[Editor’s note: If we could redesign the film industry into the best possible system for the artists, the audience and the business, what would it look like? Starting today, Fandor CEO Ted Hope leads that very conversation, partnering with Reinventors and gathering influencers together for a six-part interactive web series called Reinvent Hollywood. In a separate-but-related effort, Keyframe presents four videos of Hope at this past year’s Roger Ebert Film Festival, on urgent issues facing the independent film industry.]
This is the second of a four-part series of video highlights from “The State and Future of Independent Film,” a special panel held at last month’s Roger Ebert Film Festival. In this excerpt from the panel, Fandor CEO and film producer Ted Hope and Sony Pictures Classics Co-President Michael Barker reflect on the singular career of two-time Oscar winning director Ang Lee.
Hope and Barker both played major roles in helping Lee make his rule-breaking ascension in the ranks of independent and international filmmaking over the 1990s. Hope produced five of Lee’s features, including his first three films, Pushing Hands (1992), The Wedding Banquet (1993) and Eat Drink Man Woman (1994). This trilogy made history as the first U.S.-Taiwan international co-productions to enjoy unprecedented box office success in both countries, the latter two earning the first Oscar nominations for Taiwanese cinema.

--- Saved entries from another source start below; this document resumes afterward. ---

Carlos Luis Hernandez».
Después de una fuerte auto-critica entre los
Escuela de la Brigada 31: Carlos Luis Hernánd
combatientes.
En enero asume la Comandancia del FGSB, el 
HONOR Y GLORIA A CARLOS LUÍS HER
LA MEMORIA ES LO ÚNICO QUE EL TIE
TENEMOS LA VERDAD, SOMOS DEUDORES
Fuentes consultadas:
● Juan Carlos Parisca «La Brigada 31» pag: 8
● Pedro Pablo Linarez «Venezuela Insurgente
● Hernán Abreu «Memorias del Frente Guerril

As the decade progressed, Lee’s projects grew in size and ambition, culminating in his blockbuster sensation Crouching Tiger Hidden Dragon (2000), which Barker helped distribute through Sony Pictures Classics. As Hope mentions in conversation with Barker, Crouching Tiger, Hidden Dragon’s success signified the end of an era for independent film as he had understood it. He also shares key lessons he learned in developing a strategic approach to niche filmmaking and indie distribution by working with Ang Lee, a filmmaker whose success in many ways defied convention.